Although Upton Park was demolished in 2016, the Boleyn Tavern pub opposite The Champions still stands, restored and renovated in 2021. Jackson also created the definitive statue of Moore right outside Wembley Stadium, six metres tall, overlooking the crowds walking up Wembley Way.
2 eusébio
Location, location, location. The dramatic statue of Portuguese legend Eusébio stands right outside Benfica’s Stadium of Light, catching the sun as it passes over hilly north-west Lisbon. Here, the art is in the muscle delineation – the ball, also in view, on a small sphere of green, is about to be spanked with the leg of a pure thoroughbred.
Arms and hands are outstretched and, for those who believe that the world’s greatest strikers were blessed with minimum backlift, that right leg is drawn way back ready to pull the trigger. And what a trigger – Eusébio scored 733 goals in 745 matches, including nine at the 1966 World Cup.
Draped in Benfica scarves after his death in 2014, this statue has a copy that once stood outside the Gillette Stadium in Foxborough, where the man from Mozambique also starred for the Boston Minutemen.
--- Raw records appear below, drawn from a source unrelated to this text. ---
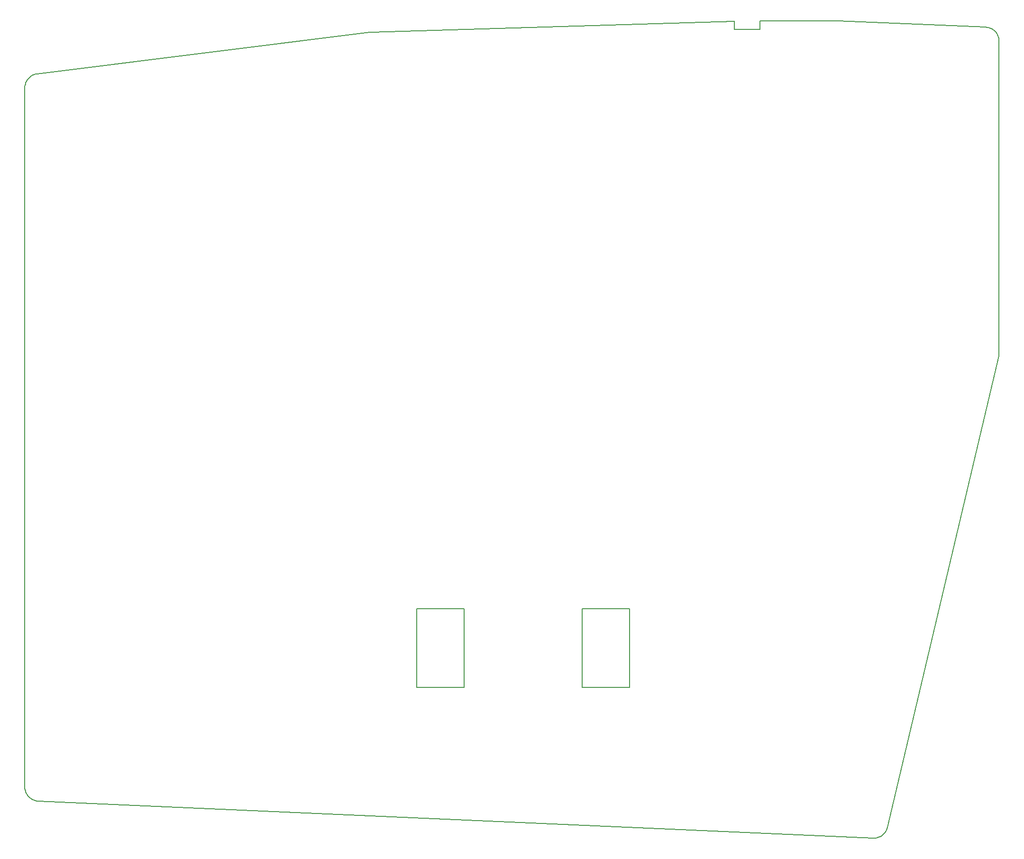
<source format=gm1>
G04 #@! TF.GenerationSoftware,KiCad,Pcbnew,5.0.0-fee4fd1~66~ubuntu18.04.1*
G04 #@! TF.CreationDate,2018-09-16T18:32:03-07:00*
G04 #@! TF.ProjectId,halfdeck,68616C666465636B2E6B696361645F70,c1293dc*
G04 #@! TF.SameCoordinates,Original*
G04 #@! TF.FileFunction,Profile,NP*
%FSLAX46Y46*%
G04 Gerber Fmt 4.6, Leading zero omitted, Abs format (unit mm)*
G04 Created by KiCad (PCBNEW 5.0.0-fee4fd1~66~ubuntu18.04.1) date Sun Sep 16 18:32:03 2018*
%MOMM*%
%LPD*%
G01*
G04 APERTURE LIST*
%ADD10C,0.150000*%
G04 APERTURE END LIST*
D10*
X133000000Y-144000000D02*
X124500000Y-144000000D01*
X124500000Y-144000000D02*
X124500000Y-130000000D01*
X124500000Y-130000000D02*
X133000000Y-130000000D01*
X133000000Y-130000000D02*
X133000000Y-144000000D01*
X95000000Y-144000000D02*
X95000000Y-130000000D01*
X103500000Y-144000000D02*
X95000000Y-144000000D01*
X103500000Y-130000000D02*
X103500000Y-144000000D01*
X95000000Y-130000000D02*
X103500000Y-130000000D01*
X151751083Y-25035626D02*
X86880687Y-27005874D01*
X156250000Y-26500000D02*
X156250000Y-25000000D01*
X151750000Y-26500000D02*
X156250000Y-26500000D01*
X151750000Y-25000000D02*
X151750000Y-26500000D01*
X86880687Y-27005874D02*
X86646495Y-27024027D01*
X86646495Y-27024027D02*
X27189913Y-34456100D01*
X27189913Y-34456100D02*
X26952512Y-34497480D01*
X26952512Y-34497480D02*
X26720198Y-34561524D01*
X26720198Y-34561524D02*
X26495130Y-34647638D01*
X26495130Y-34647638D02*
X26279398Y-34755022D01*
X26279398Y-34755022D02*
X26075008Y-34882677D01*
X26075008Y-34882677D02*
X25883857Y-35029419D01*
X25883857Y-35029419D02*
X25707723Y-35193882D01*
X25707723Y-35193882D02*
X25548242Y-35374540D01*
X25548242Y-35374540D02*
X25406895Y-35569713D01*
X25406895Y-35569713D02*
X25284997Y-35777588D01*
X25284997Y-35777588D02*
X25183678Y-35996234D01*
X25183678Y-35996234D02*
X25103882Y-36223619D01*
X25103882Y-36223619D02*
X25046349Y-36457631D01*
X25046349Y-36457631D02*
X25011614Y-36696094D01*
X25011614Y-36696094D02*
X25000000Y-36936794D01*
X25000000Y-36936794D02*
X25000000Y-134393750D01*
X25000000Y-134393750D02*
X25000000Y-161835383D01*
X25000000Y-161835383D02*
X25011369Y-162073537D01*
X25011369Y-162073537D02*
X25045374Y-162309524D01*
X25045374Y-162309524D02*
X25101704Y-162541199D01*
X25101704Y-162541199D02*
X25179848Y-162766454D01*
X25179848Y-162766454D02*
X25279094Y-162983241D01*
X25279094Y-162983241D02*
X25398540Y-163189587D01*
X25398540Y-163189587D02*
X25537101Y-163383616D01*
X25537101Y-163383616D02*
X25693514Y-163563564D01*
X25693514Y-163563564D02*
X25866358Y-163727793D01*
X25866358Y-163727793D02*
X26054061Y-163874810D01*
X26054061Y-163874810D02*
X26254915Y-164003277D01*
X26254915Y-164003277D02*
X26467094Y-164112027D01*
X26467094Y-164112027D02*
X26688668Y-164200069D01*
X26688668Y-164200069D02*
X26917621Y-164266604D01*
X26917621Y-164266604D02*
X27151871Y-164311026D01*
X27151871Y-164311026D02*
X27389287Y-164332931D01*
X27389287Y-164332931D02*
X176510949Y-170943303D01*
X176510949Y-170943303D02*
X176757834Y-170942044D01*
X176757834Y-170942044D02*
X177003390Y-170916440D01*
X177003390Y-170916440D02*
X177245224Y-170866741D01*
X177245224Y-170866741D02*
X177480977Y-170793430D01*
X177480977Y-170793430D02*
X177708349Y-170697224D01*
X177708349Y-170697224D02*
X177925123Y-170579060D01*
X177925123Y-170579060D02*
X178129185Y-170440091D01*
X178129185Y-170440091D02*
X178318545Y-170281672D01*
X178318545Y-170281672D02*
X178491355Y-170105348D01*
X178491355Y-170105348D02*
X178645931Y-169912838D01*
X178645931Y-169912838D02*
X178780766Y-169706021D01*
X178780766Y-169706021D02*
X178894543Y-169486913D01*
X178894543Y-169486913D02*
X178986154Y-169257651D01*
X178986154Y-169257651D02*
X179054706Y-169020471D01*
X179054706Y-169020471D02*
X198933044Y-84865973D01*
X198933044Y-84865973D02*
X198983205Y-84580559D01*
X198983205Y-84580559D02*
X199000000Y-84291258D01*
X199000000Y-84291258D02*
X199000000Y-28601997D01*
X199000000Y-28601997D02*
X198988591Y-28363431D01*
X198988591Y-28363431D02*
X198954469Y-28127041D01*
X198954469Y-28127041D02*
X198897944Y-27894987D01*
X198897944Y-27894987D02*
X198819533Y-27669386D01*
X198819533Y-27669386D02*
X198719952Y-27452296D01*
X198719952Y-27452296D02*
X198600109Y-27245700D01*
X198600109Y-27245700D02*
X198461098Y-27051483D01*
X198461098Y-27051483D02*
X198304188Y-26871418D01*
X198304188Y-26871418D02*
X198130811Y-26707148D01*
X198130811Y-26707148D02*
X197942550Y-26560172D01*
X197942550Y-26560172D02*
X197741122Y-26431833D01*
X197741122Y-26431833D02*
X197528367Y-26323300D01*
X197528367Y-26323300D02*
X197306225Y-26235565D01*
X197306225Y-26235565D02*
X197076725Y-26169429D01*
X197076725Y-26169429D02*
X196841961Y-26125495D01*
X196841961Y-26125495D02*
X196604076Y-26104165D01*
X196604076Y-26104165D02*
X170156137Y-25002167D01*
X170156137Y-25002167D02*
X170052061Y-25000000D01*
X170052061Y-25000000D02*
X156250000Y-25000000D01*
M02*

</source>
It was then moved to the Lusitano Stadium in Ludlow, Massachusetts, home to a significant Portuguese community.
1 the splash
Take a bow, Peter Hodgkinson. The sculptor decided to follow a specific image, one taken by sports photographer John Horton of Tom Finney sliding through a huge puddle yet still controlling the ball in a game at Stamford Bridge when Chelsea met Preston in August 1956, to create this masterpiece outside the Sir Tom Finney Stand at Deepdale.
Commissioned on the occasion of the mercurial winger’s 80th birthday in 2002, the Preston-born artist used bronze, concrete, Lakeland slate and water for dramatic effect, capturing the skill and thrill of the world’s greatest game when played in classic conditions.
For eight years, The Splash stood outside the National Football Museum until it controversially moved to Manchester in 2012.